■ **Your instructions**
Would you restate all of the entries verbatim, minus any images?

Saved data entries:
══════════════════════════════

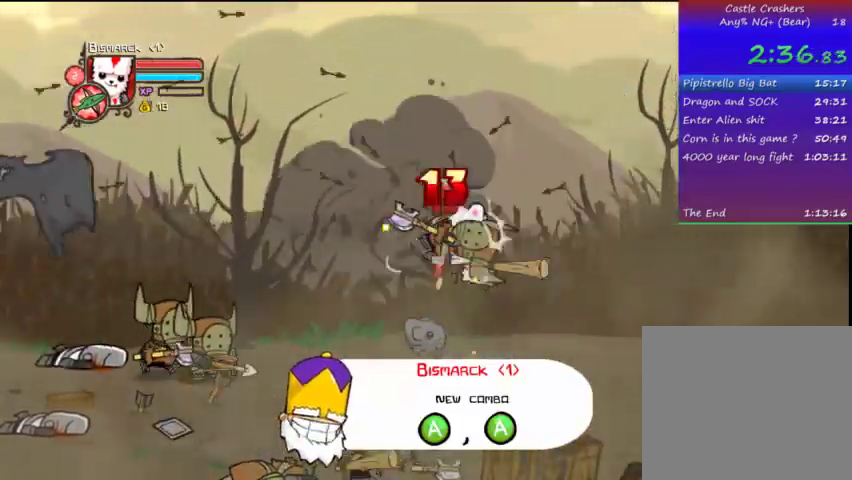
{"buttons": ["TRIANGLE", "DPAD_LEFT"], "left_stick": "center", "right_stick": "center", "events": [[67, "SQUARE", "up"], [133, "TRIANGLE", "down"], [267, "TRIANGLE", "up"], [333, "TRIANGLE", "down"], [433, "TRIANGLE", "up"], [467, "TRIANGLE", "down"]]}
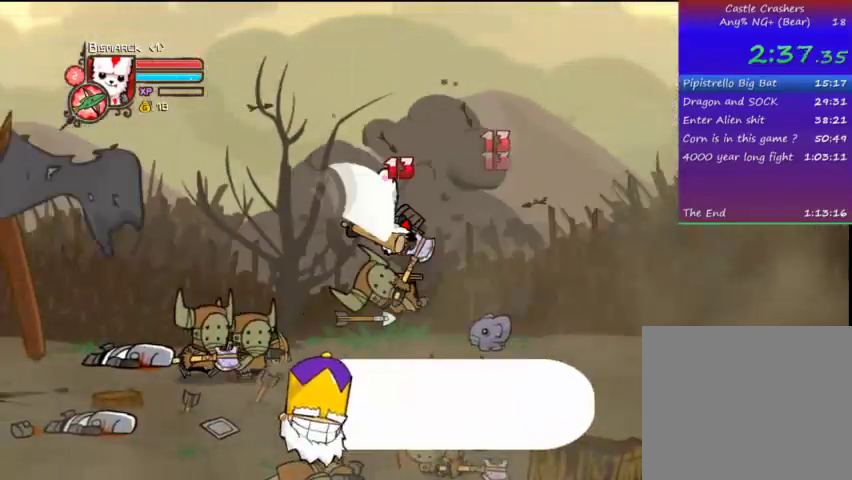
{"buttons": ["DPAD_LEFT"], "left_stick": "center", "right_stick": "center", "events": [[67, "TRIANGLE", "up"], [133, "DPAD_LEFT", "up"], [233, "SQUARE", "down"], [267, "DPAD_LEFT", "down"], [333, "SQUARE", "up"], [367, "SQUARE", "down"], [467, "SQUARE", "up"]]}
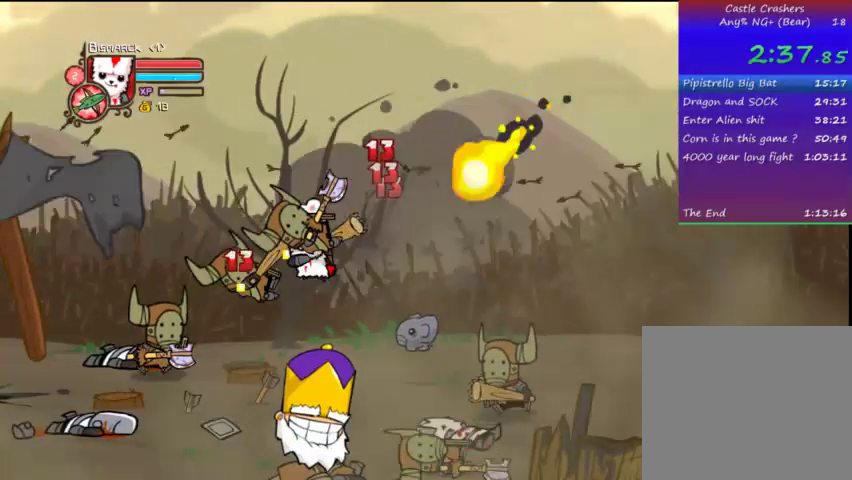
{"buttons": ["TRIANGLE"], "left_stick": "center", "right_stick": "center", "events": [[133, "TRIANGLE", "down"], [233, "TRIANGLE", "up"], [267, "TRIANGLE", "down"], [367, "TRIANGLE", "up"], [467, "DPAD_LEFT", "up"], [467, "TRIANGLE", "down"]]}
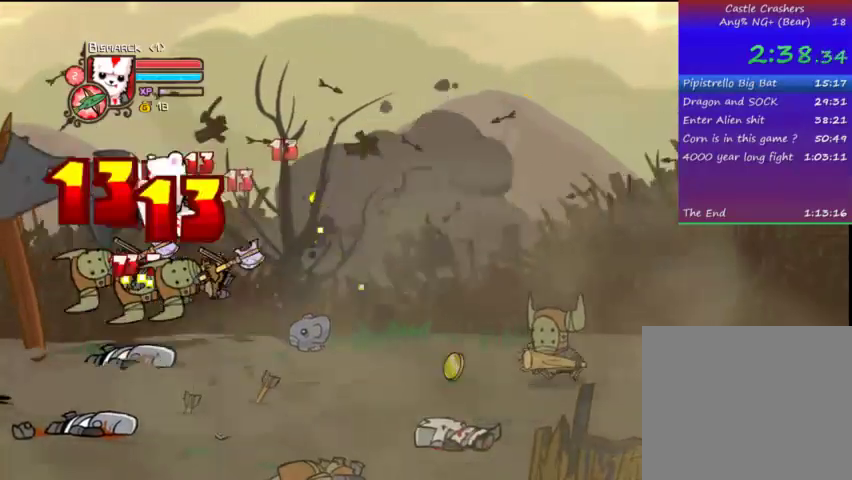
{"buttons": ["DPAD_LEFT"], "left_stick": "center", "right_stick": "center", "events": [[67, "TRIANGLE", "up"], [167, "DPAD_LEFT", "down"], [167, "SQUARE", "down"], [267, "SQUARE", "up"], [333, "TRIANGLE", "down"], [467, "TRIANGLE", "up"]]}
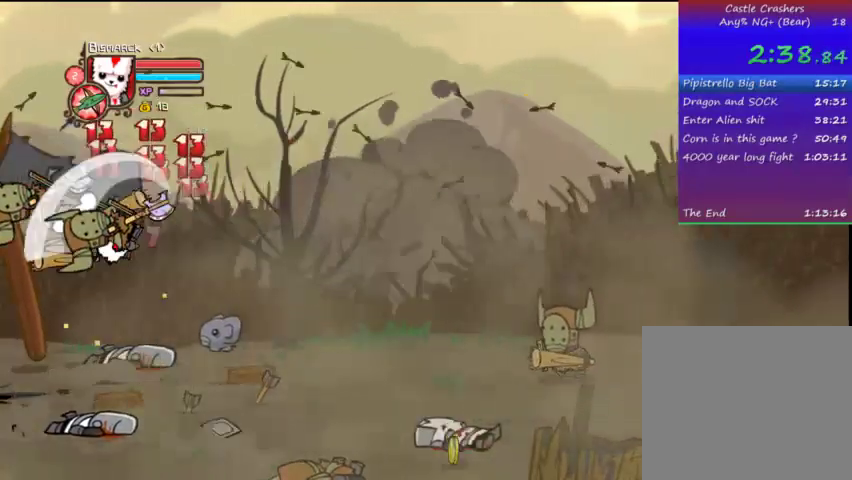
{"buttons": ["DPAD_DOWN", "DPAD_RIGHT"], "left_stick": "center", "right_stick": "center", "events": [[33, "TRIANGLE", "down"], [67, "DPAD_LEFT", "up"], [67, "TRIANGLE", "up"], [167, "DPAD_RIGHT", "down"], [267, "DPAD_DOWN", "down"]]}
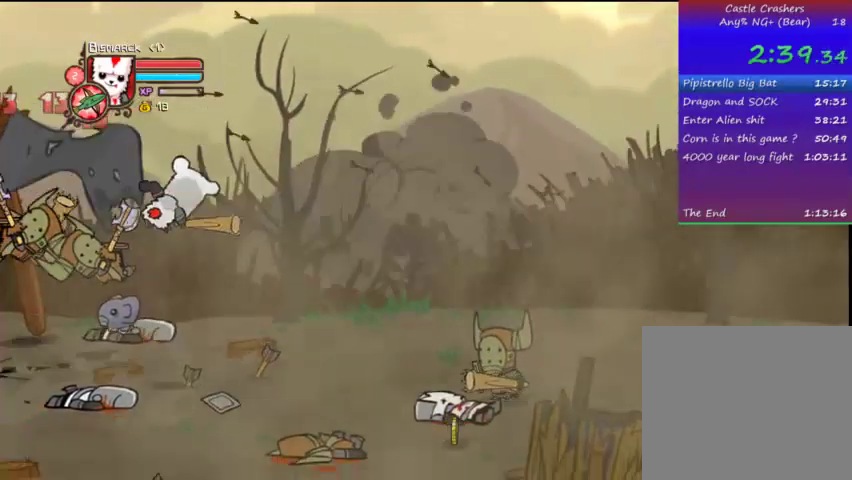
{"buttons": ["DPAD_DOWN", "DPAD_RIGHT"], "left_stick": "center", "right_stick": "center", "events": []}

══════════════════════════════

■ **Written reply**
{"buttons": ["TRIANGLE", "DPAD_LEFT"], "left_stick": "center", "right_stick": "center", "events": [[67, "SQUARE", "up"], [133, "TRIANGLE", "down"], [267, "TRIANGLE", "up"], [333, "TRIANGLE", "down"], [433, "TRIANGLE", "up"], [467, "TRIANGLE", "down"]]}
{"buttons": ["DPAD_LEFT"], "left_stick": "center", "right_stick": "center", "events": [[67, "TRIANGLE", "up"], [133, "DPAD_LEFT", "up"], [233, "SQUARE", "down"], [267, "DPAD_LEFT", "down"], [333, "SQUARE", "up"], [367, "SQUARE", "down"], [467, "SQUARE", "up"]]}
{"buttons": ["TRIANGLE"], "left_stick": "center", "right_stick": "center", "events": [[133, "TRIANGLE", "down"], [233, "TRIANGLE", "up"], [267, "TRIANGLE", "down"], [367, "TRIANGLE", "up"], [467, "DPAD_LEFT", "up"], [467, "TRIANGLE", "down"]]}
{"buttons": ["DPAD_LEFT"], "left_stick": "center", "right_stick": "center", "events": [[67, "TRIANGLE", "up"], [167, "DPAD_LEFT", "down"], [167, "SQUARE", "down"], [267, "SQUARE", "up"], [333, "TRIANGLE", "down"], [467, "TRIANGLE", "up"]]}
{"buttons": ["DPAD_DOWN", "DPAD_RIGHT"], "left_stick": "center", "right_stick": "center", "events": [[33, "TRIANGLE", "down"], [67, "DPAD_LEFT", "up"], [67, "TRIANGLE", "up"], [167, "DPAD_RIGHT", "down"], [267, "DPAD_DOWN", "down"]]}
{"buttons": ["DPAD_DOWN", "DPAD_RIGHT"], "left_stick": "center", "right_stick": "center", "events": []}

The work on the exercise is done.